==== DATA SHOWN ====
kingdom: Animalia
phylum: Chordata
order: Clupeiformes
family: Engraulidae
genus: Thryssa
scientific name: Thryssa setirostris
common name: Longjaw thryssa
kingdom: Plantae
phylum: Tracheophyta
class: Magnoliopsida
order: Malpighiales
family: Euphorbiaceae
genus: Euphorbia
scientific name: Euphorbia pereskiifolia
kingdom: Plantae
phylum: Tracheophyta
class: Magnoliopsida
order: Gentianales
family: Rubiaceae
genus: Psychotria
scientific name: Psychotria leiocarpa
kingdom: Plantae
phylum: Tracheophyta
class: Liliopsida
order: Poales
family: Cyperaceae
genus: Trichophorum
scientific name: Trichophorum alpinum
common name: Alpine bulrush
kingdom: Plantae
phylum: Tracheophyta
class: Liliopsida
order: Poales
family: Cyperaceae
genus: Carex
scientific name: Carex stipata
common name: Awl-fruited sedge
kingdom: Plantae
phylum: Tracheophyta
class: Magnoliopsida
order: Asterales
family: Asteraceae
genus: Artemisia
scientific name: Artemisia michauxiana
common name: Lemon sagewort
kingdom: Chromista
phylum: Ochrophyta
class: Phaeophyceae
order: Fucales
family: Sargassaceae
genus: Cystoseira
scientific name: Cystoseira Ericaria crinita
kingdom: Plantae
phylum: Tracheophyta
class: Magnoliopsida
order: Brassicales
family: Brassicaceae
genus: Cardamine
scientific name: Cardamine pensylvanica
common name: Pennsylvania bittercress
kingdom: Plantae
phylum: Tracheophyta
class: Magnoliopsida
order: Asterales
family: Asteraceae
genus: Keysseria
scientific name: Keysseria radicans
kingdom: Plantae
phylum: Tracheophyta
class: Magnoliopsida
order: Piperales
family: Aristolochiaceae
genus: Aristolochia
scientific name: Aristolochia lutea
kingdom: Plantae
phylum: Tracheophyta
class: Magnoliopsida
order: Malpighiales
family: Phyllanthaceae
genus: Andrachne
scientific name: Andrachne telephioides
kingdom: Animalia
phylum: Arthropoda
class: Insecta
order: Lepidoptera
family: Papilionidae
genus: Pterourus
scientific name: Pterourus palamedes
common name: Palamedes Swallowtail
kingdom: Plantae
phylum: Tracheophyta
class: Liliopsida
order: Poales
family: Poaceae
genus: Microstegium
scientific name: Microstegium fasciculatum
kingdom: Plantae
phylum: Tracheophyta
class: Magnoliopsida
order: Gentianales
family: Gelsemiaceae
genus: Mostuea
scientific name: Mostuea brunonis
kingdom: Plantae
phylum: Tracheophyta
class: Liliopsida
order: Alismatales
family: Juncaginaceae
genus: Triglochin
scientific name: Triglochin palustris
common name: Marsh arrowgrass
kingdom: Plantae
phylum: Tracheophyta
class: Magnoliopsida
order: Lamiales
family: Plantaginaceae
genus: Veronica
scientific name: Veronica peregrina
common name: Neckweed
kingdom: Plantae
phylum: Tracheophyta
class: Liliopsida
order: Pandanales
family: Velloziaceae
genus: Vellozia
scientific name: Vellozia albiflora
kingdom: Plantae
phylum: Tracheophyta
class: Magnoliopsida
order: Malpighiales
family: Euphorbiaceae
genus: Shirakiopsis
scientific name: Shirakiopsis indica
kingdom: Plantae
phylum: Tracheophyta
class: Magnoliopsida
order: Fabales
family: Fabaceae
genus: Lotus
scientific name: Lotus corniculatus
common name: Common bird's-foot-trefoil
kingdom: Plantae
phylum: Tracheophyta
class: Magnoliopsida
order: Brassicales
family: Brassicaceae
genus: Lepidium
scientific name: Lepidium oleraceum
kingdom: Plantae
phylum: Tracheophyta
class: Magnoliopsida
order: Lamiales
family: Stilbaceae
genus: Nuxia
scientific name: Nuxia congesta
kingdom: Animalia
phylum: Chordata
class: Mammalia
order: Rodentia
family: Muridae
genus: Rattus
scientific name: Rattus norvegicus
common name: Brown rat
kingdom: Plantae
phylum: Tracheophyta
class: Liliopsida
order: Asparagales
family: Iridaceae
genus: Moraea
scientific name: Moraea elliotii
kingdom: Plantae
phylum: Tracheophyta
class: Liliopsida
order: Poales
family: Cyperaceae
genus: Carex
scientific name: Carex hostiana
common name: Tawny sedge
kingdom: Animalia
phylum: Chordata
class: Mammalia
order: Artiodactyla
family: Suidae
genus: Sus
====
Can you repeat every line of the material above, word for word and in the same order?

### EXPECTED OUTPUT:
kingdom: Animalia
phylum: Chordata
order: Clupeiformes
family: Engraulidae
genus: Thryssa
scientific name: Thryssa setirostris
common name: Longjaw thryssa
kingdom: Plantae
phylum: Tracheophyta
class: Magnoliopsida
order: Malpighiales
family: Euphorbiaceae
genus: Euphorbia
scientific name: Euphorbia pereskiifolia
kingdom: Plantae
phylum: Tracheophyta
class: Magnoliopsida
order: Gentianales
family: Rubiaceae
genus: Psychotria
scientific name: Psychotria leiocarpa
kingdom: Plantae
phylum: Tracheophyta
class: Liliopsida
order: Poales
family: Cyperaceae
genus: Trichophorum
scientific name: Trichophorum alpinum
common name: Alpine bulrush
kingdom: Plantae
phylum: Tracheophyta
class: Liliopsida
order: Poales
family: Cyperaceae
genus: Carex
scientific name: Carex stipata
common name: Awl-fruited sedge
kingdom: Plantae
phylum: Tracheophyta
class: Magnoliopsida
order: Asterales
family: Asteraceae
genus: Artemisia
scientific name: Artemisia michauxiana
common name: Lemon sagewort
kingdom: Chromista
phylum: Ochrophyta
class: Phaeophyceae
order: Fucales
family: Sargassaceae
genus: Cystoseira
scientific name: Cystoseira Ericaria crinita
kingdom: Plantae
phylum: Tracheophyta
class: Magnoliopsida
order: Brassicales
family: Brassicaceae
genus: Cardamine
scientific name: Cardamine pensylvanica
common name: Pennsylvania bittercress
kingdom: Plantae
phylum: Tracheophyta
class: Magnoliopsida
order: Asterales
family: Asteraceae
genus: Keysseria
scientific name: Keysseria radicans
kingdom: Plantae
phylum: Tracheophyta
class: Magnoliopsida
order: Piperales
family: Aristolochiaceae
genus: Aristolochia
scientific name: Aristolochia lutea
kingdom: Plantae
phylum: Tracheophyta
class: Magnoliopsida
order: Malpighiales
family: Phyllanthaceae
genus: Andrachne
scientific name: Andrachne telephioides
kingdom: Animalia
phylum: Arthropoda
class: Insecta
order: Lepidoptera
family: Papilionidae
genus: Pterourus
scientific name: Pterourus palamedes
common name: Palamedes Swallowtail
kingdom: Plantae
phylum: Tracheophyta
class: Liliopsida
order: Poales
family: Poaceae
genus: Microstegium
scientific name: Microstegium fasciculatum
kingdom: Plantae
phylum: Tracheophyta
class: Magnoliopsida
order: Gentianales
family: Gelsemiaceae
genus: Mostuea
scientific name: Mostuea brunonis
kingdom: Plantae
phylum: Tracheophyta
class: Liliopsida
order: Alismatales
family: Juncaginaceae
genus: Triglochin
scientific name: Triglochin palustris
common name: Marsh arrowgrass
kingdom: Plantae
phylum: Tracheophyta
class: Magnoliopsida
order: Lamiales
family: Plantaginaceae
genus: Veronica
scientific name: Veronica peregrina
common name: Neckweed
kingdom: Plantae
phylum: Tracheophyta
class: Liliopsida
order: Pandanales
family: Velloziaceae
genus: Vellozia
scientific name: Vellozia albiflora
kingdom: Plantae
phylum: Tracheophyta
class: Magnoliopsida
order: Malpighiales
family: Euphorbiaceae
genus: Shirakiopsis
scientific name: Shirakiopsis indica
kingdom: Plantae
phylum: Tracheophyta
class: Magnoliopsida
order: Fabales
family: Fabaceae
genus: Lotus
scientific name: Lotus corniculatus
common name: Common bird's-foot-trefoil
kingdom: Plantae
phylum: Tracheophyta
class: Magnoliopsida
order: Brassicales
family: Brassicaceae
genus: Lepidium
scientific name: Lepidium oleraceum
kingdom: Plantae
phylum: Tracheophyta
class: Magnoliopsida
order: Lamiales
family: Stilbaceae
genus: Nuxia
scientific name: Nuxia congesta
kingdom: Animalia
phylum: Chordata
class: Mammalia
order: Rodentia
family: Muridae
genus: Rattus
scientific name: Rattus norvegicus
common name: Brown rat
kingdom: Plantae
phylum: Tracheophyta
class: Liliopsida
order: Asparagales
family: Iridaceae
genus: Moraea
scientific name: Moraea elliotii
kingdom: Plantae
phylum: Tracheophyta
class: Liliopsida
order: Poales
family: Cyperaceae
genus: Carex
scientific name: Carex hostiana
common name: Tawny sedge
kingdom: Animalia
phylum: Chordata
class: Mammalia
order: Artiodactyla
family: Suidae
genus: Sus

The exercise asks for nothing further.